**Activity list**:
1: Name every quantity that the bond pricing answer defines in its numbered list under "Definitions:".
2: In the bond pricing answer, what clean price results from the made-up discount factors once accrued interest is subtracted?

**Quoted passage**:
== Segment start ==

Conversely, if you're just given some discount factors (eg from some swap curve) then you can multiply cash flows % by the given discount factors and sum them to get the price implied by the discount factors (which is not likely to match any observed price). For example
$$\begin{array} {|c|c|c|c|c|c|} \hline \ & \mbox{Undiscounted} & \mbox{Undiscounted} & \mbox{Made-up} & \mbox{Discounted} & \mbox{Discounted} \\ \mbox{Year} & \mbox{Cashflow} & \mbox{Cashflow} & \mbox{Discount} & \mbox{Cashflow} & \mbox{Cashflow} \\ & \mbox{\\\$} & \mbox{\%} & \mbox{Factor} & \mbox{\\\$} & \mbox{\%} \\ \hline 1 & 26,666.67 & 4 & \mathbf{0.95} & 25,333.33 & 3.80 \\ 2 & 360,000.00 & 54 & \mathbf{0.92} & 331,200.00 & 49.68 \\ 3 & 13,333.33 & 2 & \mathbf{0.89} & 11,866.67 & 1.78 \\ 4 & 13,333.33 & 2 & \mathbf{0.86} & 11,466.67 & 1.72 \\ 5 & 346,666.67 & 52 & \mathbf{0.83} & 287,733.33 & 43.16 \\ \hline \\ \mbox{Total} & 760,000 & 114 & & 667,600 & 100.14 \\ \hline \end{array}$$
These made-up discount factors imply the dirty price of 100.14. Subtracting the accrued interest, we get clean price of 100.14 - 1 = 99.14.
Or, if you're just given the net of the discounted cash flows, like USD 667,600, then you still can divide by the principal as of the settlement date (USD 1,000,000 * 2/3) to get the dirty price of 100.14%. If you wish, you can also solve for the yield explaining this price, possibly using yet other discount factors corresponding to this yield. To get a clean price, you subtract the accrued interest from the dirty price (again, being careful with the factor).
This answer formalizes the first part of the nice answer by @Dimitri Vulis, and his answer about the base of the dirty price in response to my question/comment below his main answer.
I do not know why parts of the formulas appear in dark red or in italics.
Definitions:
(1) Dirty Price = DCF / Face Value
(2) Clean Price = (DCF - Accrued Interest) / Unpaid Principal
(3) Factor = Unpaid Principal / Face Value
(4) Accrued Rate = Rate * Accrued Year Fraction
(5) Accrued Interest = Unpaid Principal * Acrued Rate
Comments:
(1) and (2) are ratios usually expressed as percentages. A ratio of 1.02 is expressed as 102% so that people who are used to conceiving the dirty or clean price as the value of a bond of $100 face value or unpaid principal can ignore the % sign and keep 102. The latter is the typical way of reporting the price. However, it is more convenient to use the ratio (formatted as a percentage if convenient) to express the price in your code or spreadsheet. This way, the value (DCF) of a position is obtained as the product of the (Dirty or Clean) price and the quantity of a position, where the quantity is measured by the Face Value or Unpaid Principal, without the need to divide by 100 and the risk of forgetting to do so.

== Segment end ==

**Supplied material**:
== Segment start ==

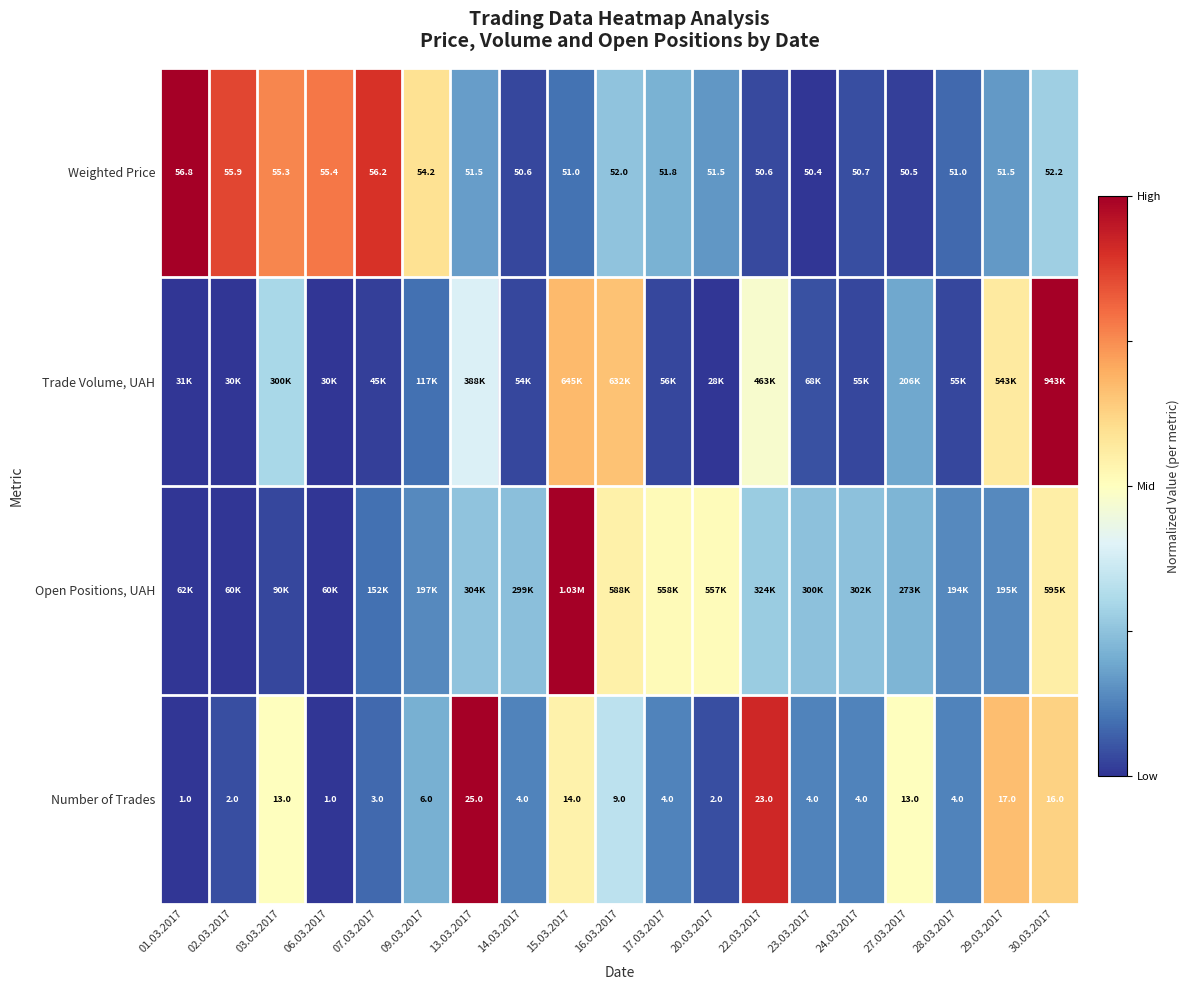

Which has a higher value, 06.03.2017 or 03.03.2017?

06.03.2017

== Segment end ==

**Answers for the tasks**:
1: Dirty Price, Clean Price, Factor, Accrued Rate, Accrued Interest

2: 99.14